--- Required work ---
[1] Answer these questions about the forum thread on getting the length of an int array in C, marking each answer (a), (b) or (c):
(a) What values does the array in the asker's working example hold?
(b) According to Answer 1, what does an array become when passed to a function as an argument?
(c) Which section of the C99 standard does Answer 2 cite?
[2] Please write the next part of the forum thread on getting the length of an int array in C, continuing after its last sentence.

--- Text under study ---
Create a function to return the length of an int array in C

Question

I'm new to c programming. I want to create a function that takes an integer array as argument and returns length of the array. I know that the code below calculates the length correctly.

    int arr[] = {1, 2, 3, 4, 5};
    int length = sizeof(arr) / sizeof(arr[0]);

But if I create a function like below and pass the array as an argument, it doesn't work.

    int length_of(int* arr) {
        return sizeof(arr) / sizeof(arr[0]);
    }

My guess is that I'm not passing the array into the function correctly. What is the correct way of implementing this?

Answer 1

Well, there's no way of getting this done from a function. Any array, passed to a function as argument will decay to a pointer type (to the first element). So, inside the called function, all you will get is a size of a pointer.

An indirect way of achieving this would be to have something called a sentinel value in the array, and from the called function, iterate over the array elements to find the sentinel value while incrementing a counter, and once found, take the length of that counter.

Answer 2

Here's what the standard says (C99 6.3.2.1/3 - Other operands - Lvalues, arrays, and function designators):

Except when it is the operand of the sizeof operator or the unary & operator, or is a string literal used to initialize an array, an expression that has type ‘‘array of type’’ is converted to an expression with type ‘‘pointer to type’’ that points to the initial element of the array object and is not an lvalue.

--- Exercise data ---
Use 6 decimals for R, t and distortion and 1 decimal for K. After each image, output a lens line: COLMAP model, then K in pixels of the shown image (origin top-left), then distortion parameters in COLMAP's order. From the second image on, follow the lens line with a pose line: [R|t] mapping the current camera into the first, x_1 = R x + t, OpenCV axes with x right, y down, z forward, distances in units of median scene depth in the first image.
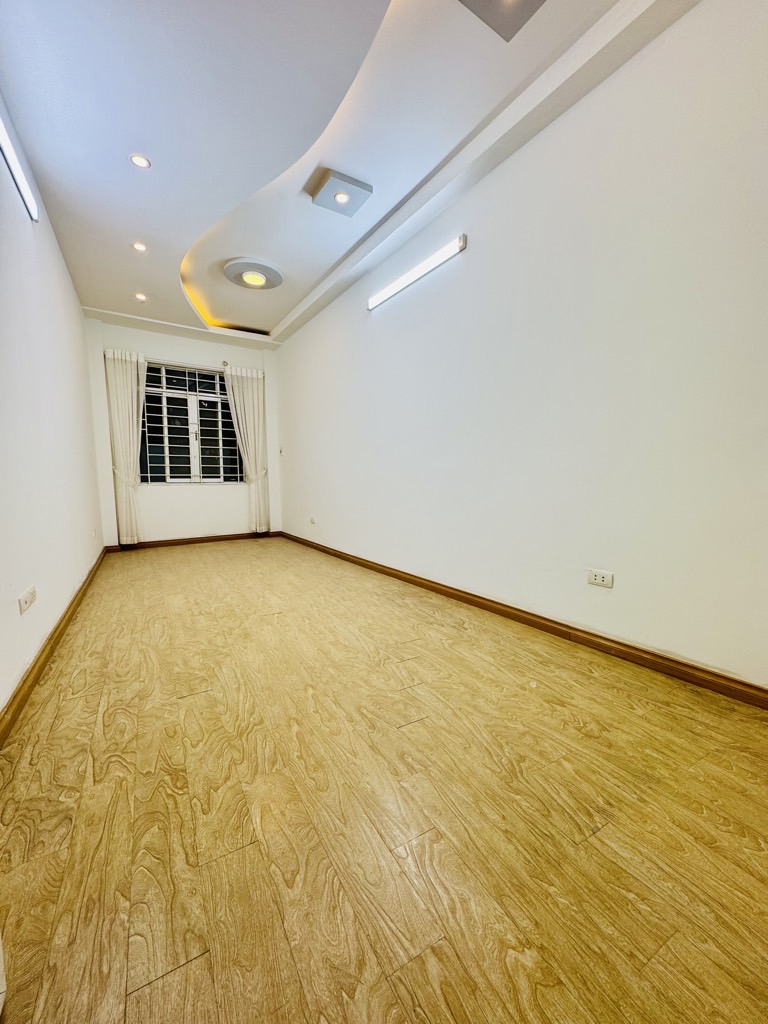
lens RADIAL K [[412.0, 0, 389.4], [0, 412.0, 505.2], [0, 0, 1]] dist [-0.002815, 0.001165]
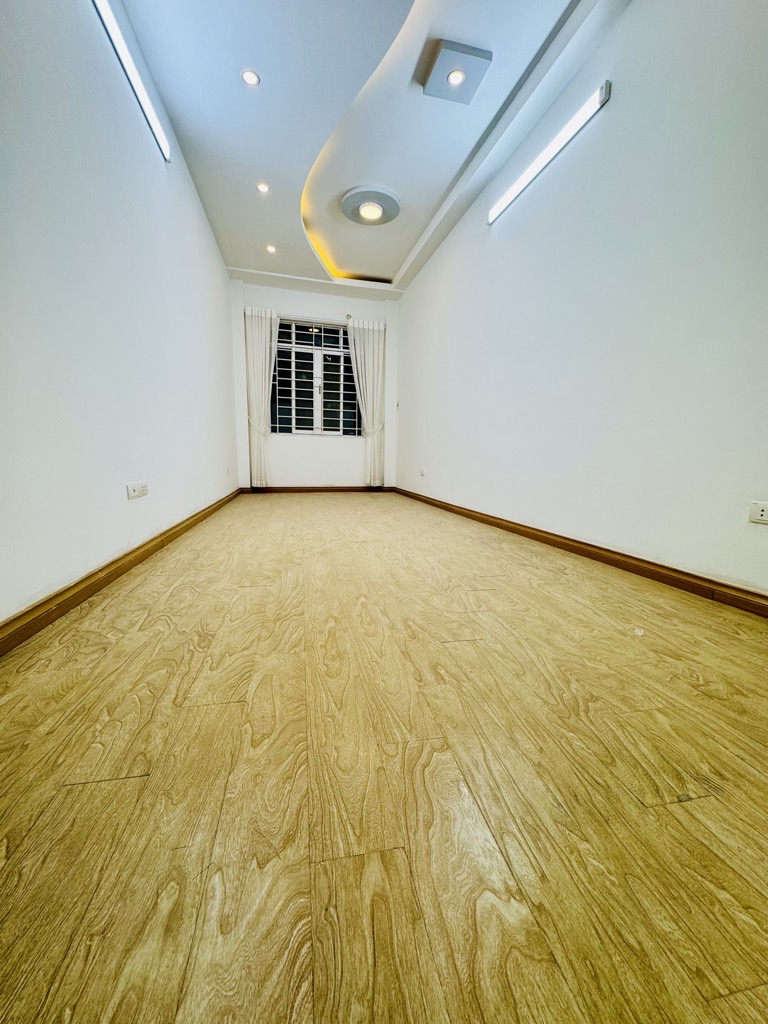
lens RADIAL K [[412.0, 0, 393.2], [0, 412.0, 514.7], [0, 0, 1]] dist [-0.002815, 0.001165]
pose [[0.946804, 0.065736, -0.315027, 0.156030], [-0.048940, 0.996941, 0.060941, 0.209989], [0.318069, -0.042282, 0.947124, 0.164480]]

==

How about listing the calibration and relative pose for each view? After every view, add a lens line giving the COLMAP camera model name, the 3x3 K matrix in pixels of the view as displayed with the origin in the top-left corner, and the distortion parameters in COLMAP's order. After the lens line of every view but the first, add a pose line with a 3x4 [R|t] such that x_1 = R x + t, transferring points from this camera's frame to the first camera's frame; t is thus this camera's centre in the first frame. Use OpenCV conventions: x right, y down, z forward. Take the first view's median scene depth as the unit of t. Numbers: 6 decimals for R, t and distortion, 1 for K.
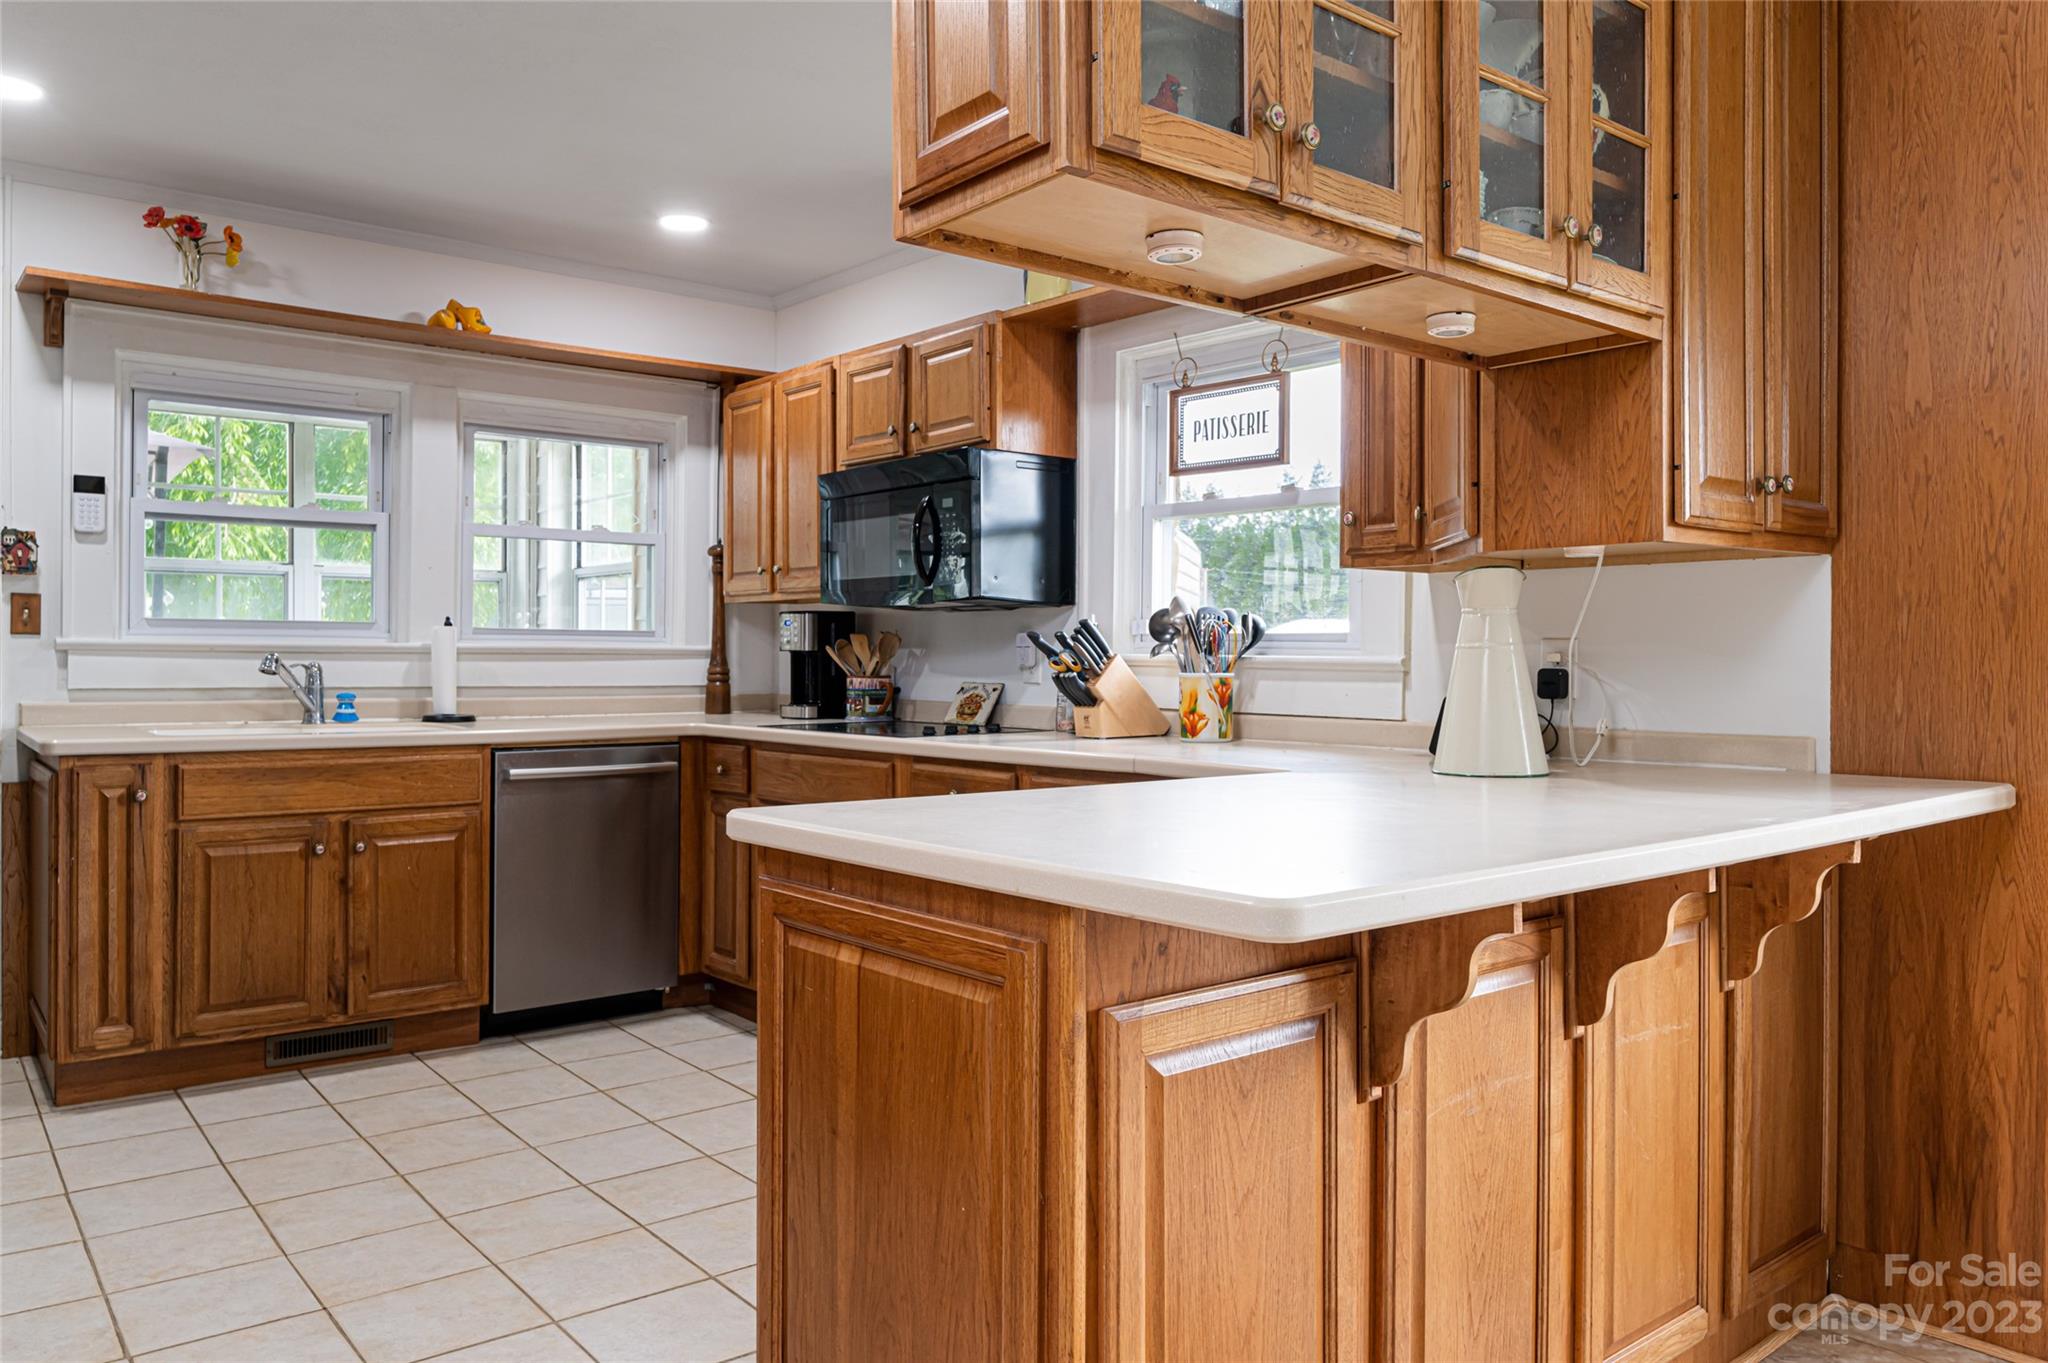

--- Task responses ---
[1]
(a) 1, 2, 3, 4 and 5.
(b) A pointer type that points to the first element.
(c) C99 6.3.2.1/3.

[2]
This means that pretty much anytime the array name is used in an expression, it is automatically converted to a pointer to the 1st item in the array.

Answer 3

You are passing a pointer as the parameter into your function, so it is not possible to know the size of the array by just knowing the size of parameter you pass to the function.

The most standard way of calculating size of an array in C is the one you mentioned in your question:

int a[10];
size_t n = sizeof(a) / sizeof(a[0]);

Answer 4

As already answered, you cannot do this in a function. A common solution for that is to use a Macro. See e.g. Common array length macro for C?

Answer 5

As other answers have pointed out, it is not possible to determine the size of an array inside of a function in the general case, i.e. without assumptions.

If this is really about returning the size of an array from a function at any cost, I chip in the general method of determining the length based on special knowledge/assumptions on the CONTENT of the array. This is how the strlen() function determines the length of NULLTERMINATED character sequences, which is the closest thing C has to string.
The special assumption on the content of the character sequence is that they only contain the terminating '\0' at the end. Many a StackOverflow question was asked because of the traps and vulnerabilities involved in that concept causing misunderstandings.

So, if you can for example assume that the array in question only contains non-negative integers (i.e. positive values and 0) and that the last valid value inside the array, at index (size-1), is negative, then you can determine the length of the array by search for that terminator, i.e. the first negative value you find at or behind the address from the pointer parameter.

Answer 6

If your prime intention is to return the array size from the function then pass the size as the argument.

Because once the argument is passed to function it will be pointing to the first element

So the code goes like

#include <stdio.h>
int func_len(int number)
{
    return number;
}
int main()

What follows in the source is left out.